John Bolinger was born and raised in Northwest Indiana, where he attended Ball State University and Purdue University, receiving his BA and MA from those schools. Then he taught English and French for thirty-five years at Morton High School in Hammond, Indiana before moving to Colorado. He spends his winters in Pompano Beach, Florida. Besides COME SEPTEMBER, Journey of a High School Teacher, John's other books are ALL MY LAZY RIVERS, an Indiana Childhood, and COME ON, FLUFFY, THIS AIN'T NO BALLET, a Novel on Coming of Age, all available on Amazon.com as paperbacks and Kindle books.
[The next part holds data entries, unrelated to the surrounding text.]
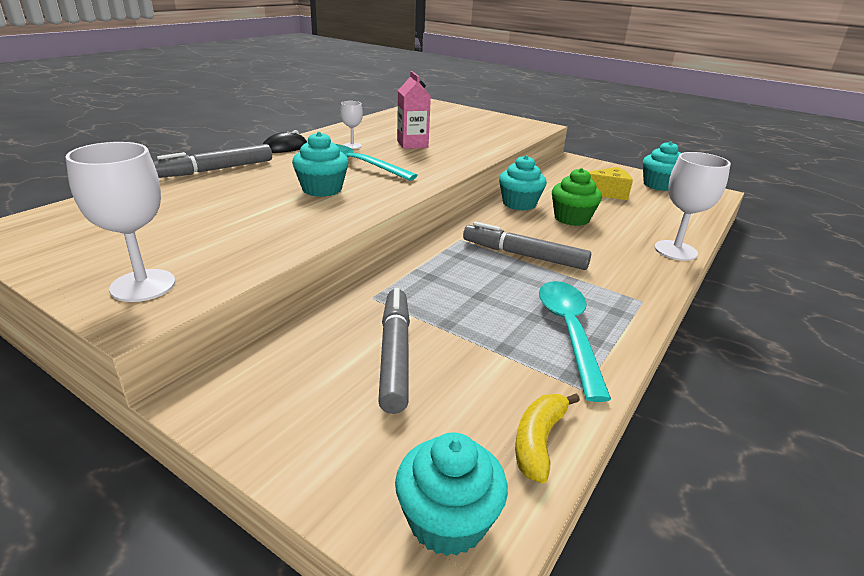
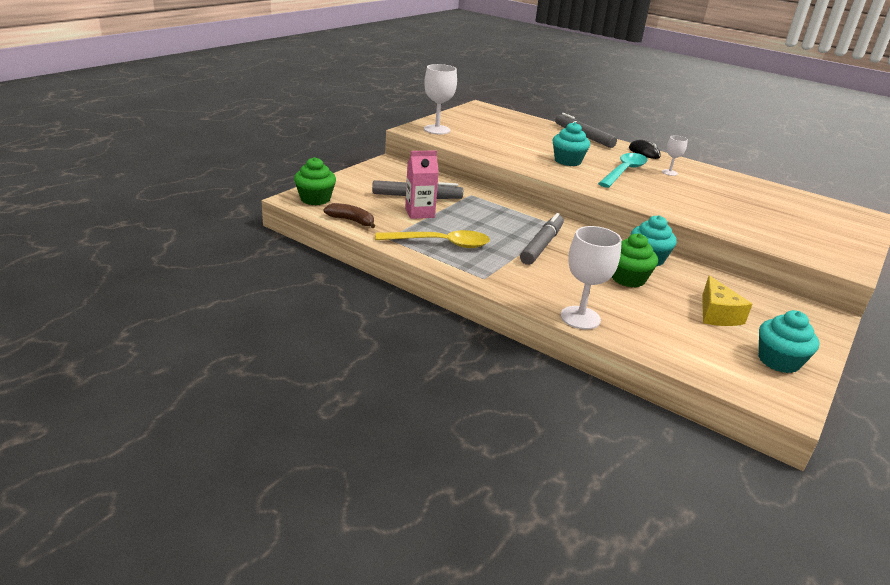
camera: 90 degrees right, 0 degrees up
(412, 144) = (697, 194): pink carton -> pink carton (419, 213)
(447, 521) = (315, 199): turquoise cupcake -> green cupcake
(538, 441) = (351, 221): yellow banana -> brown banana
(569, 332) = (440, 243): turquoise spoon -> yellow spoon

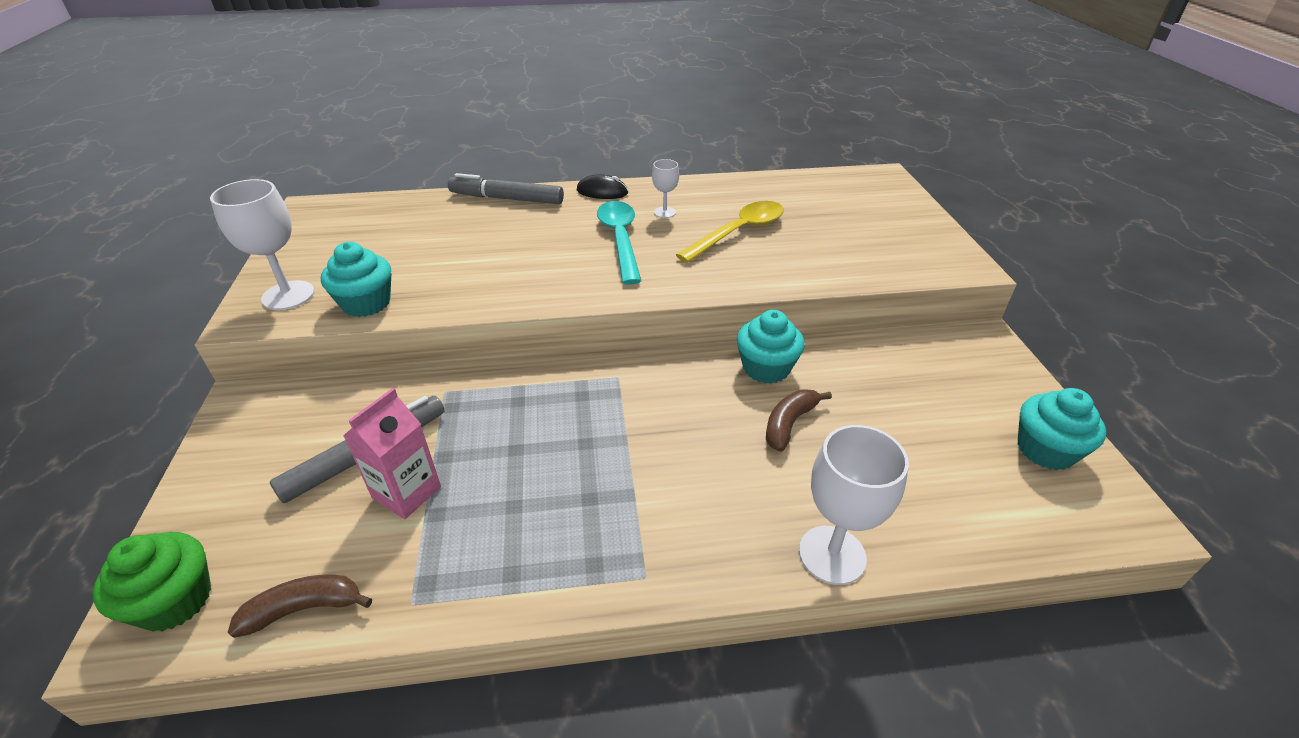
camera: 40 degrees left, 10 degrees up
(440, 243) = (509, 545): yellow spoon -> yellow spoon (739, 232)
(542, 245) = (639, 435): grey marker -> none
(567, 161) = (538, 258): turquoise cupcake -> turquoise cupcake (366, 303)
(628, 279) = (789, 424): green cupcake -> brown banana
(717, 314) = (922, 416): yellow cheese -> none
Alternately funny and touching, COME SEPTEMBER, conveys the story of every high school teacher’s struggle to enlighten both himself and his pupils, encountering along the way, battles with colleagues, administrators, and parents through a parade of characters that include a freshman boy for whom the faculty code name is “Spawn of Satan,” to a senior girl whose water breaks during a pop-quiz over THE LAST OF THE MOHICANS. Through social change and the relentless march of technology, the human element remains constant in the book’s personal, entertaining, and sympathetic portraits of faculty, students, parents, and others. The audience for this book will certainly include school teachers everywhere, teenagers, parents of teens, as well as anyone who appreciates that blend of humor and pathos with which the world of public education is drenched. The drive of the story is the narrator's struggle to become the best teacher he can be. The book is filled with advice for young teachers based upon experience of the writer, advice that will never be found in college methods classes. Another of John's recent books is Mum's the Word: Secrets of a Family. It is the story of his alcoholic father and the family's efforts to deal with or hide the fact. Though a serious treatment of the horrors of alcoholism, the book also entertains in its descriptions of the father during his best times and the humor of the family's attempts to create a façade for the outside world. All John's books are available as paperbacks and Kindle readers on Amazon, and also as paperbacks at Barnes & Noble. John's sixth and most recent book, Growing Old in America: Notes from a Codger was released on June 15, 2014.